We allow a calibration period: This is similar to a learning phase where the optimization algorithm explores and learns​. During the first 3 months, we should not be surprised to observe very positive or even negative results from the program, as users are getting used to the program.​ ​ Results tend to stabilize around the 3-month mark​. It is important that we do not make drastic changes during the first 3 months, on the premise that:​ Prices have been recently optimized​ and exchange rate mispricing has also been corrected​.

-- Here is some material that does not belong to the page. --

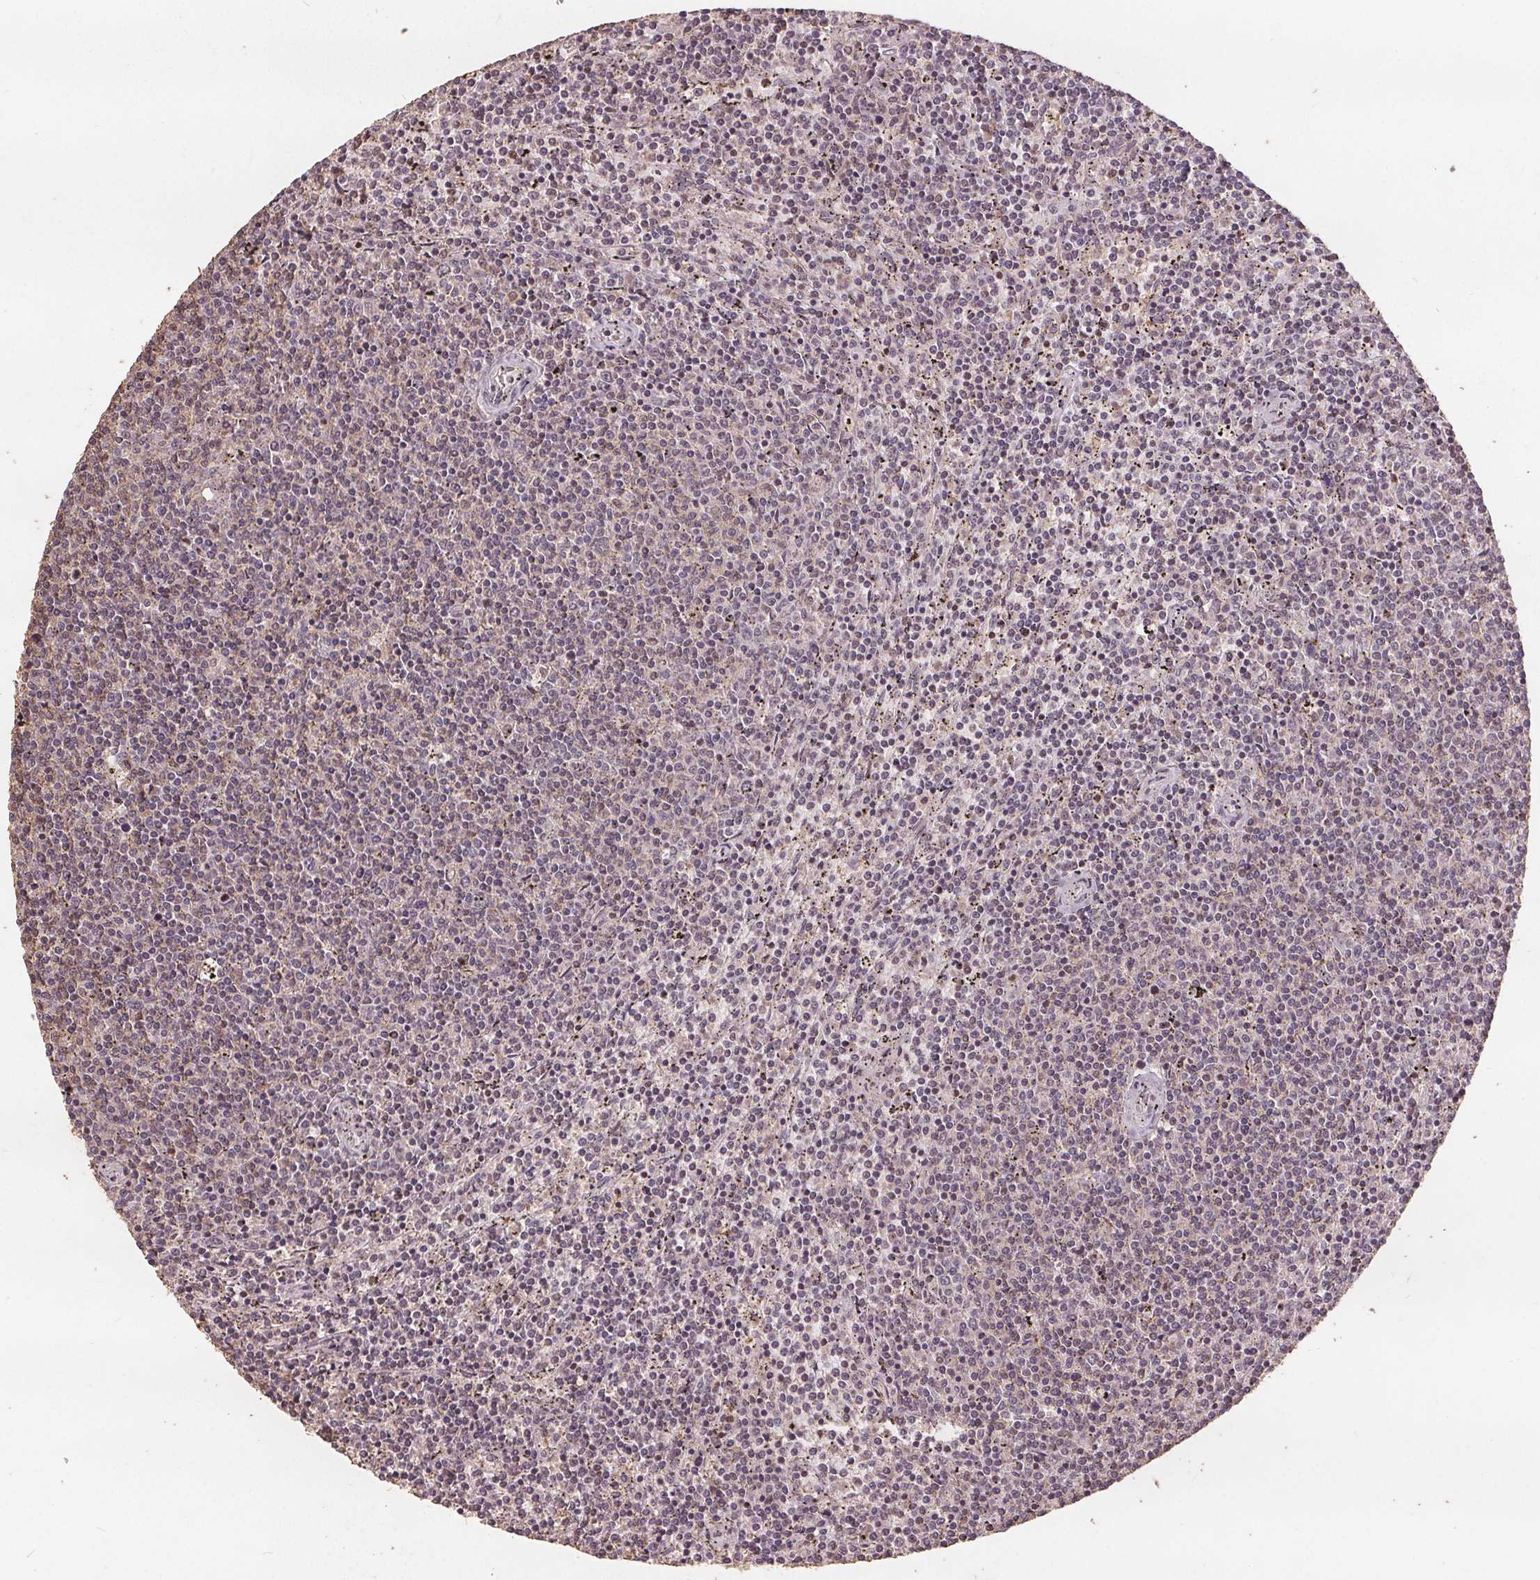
{"staining": {"intensity": "negative", "quantity": "none", "location": "none"}, "tissue": "lymphoma", "cell_type": "Tumor cells", "image_type": "cancer", "snomed": [{"axis": "morphology", "description": "Malignant lymphoma, non-Hodgkin's type, Low grade"}, {"axis": "topography", "description": "Spleen"}], "caption": "A photomicrograph of lymphoma stained for a protein shows no brown staining in tumor cells. The staining is performed using DAB brown chromogen with nuclei counter-stained in using hematoxylin.", "gene": "DSG3", "patient": {"sex": "female", "age": 50}}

Measurement is an iterative process

As marketing strategies and intervention programs evolve, it is important to continue to re-evaluate measurement methodologies. There is a gap between the academic research into effectiveness measurement and the marketing measurement tools businesses have in their hands. Effectiveness experts need to fill this gap with transparent, open-source research that is robust but also communicated in a way that makes it accessible and digestible for marketers and product managers. When evaluating respective research and applied sciences literature and measurement techniques, we have to focus on multiple signals and evidence-based insights. We have to examine solutions and results not only through a myopic fixed approach but from a holistic, statistically meaningful over time approach.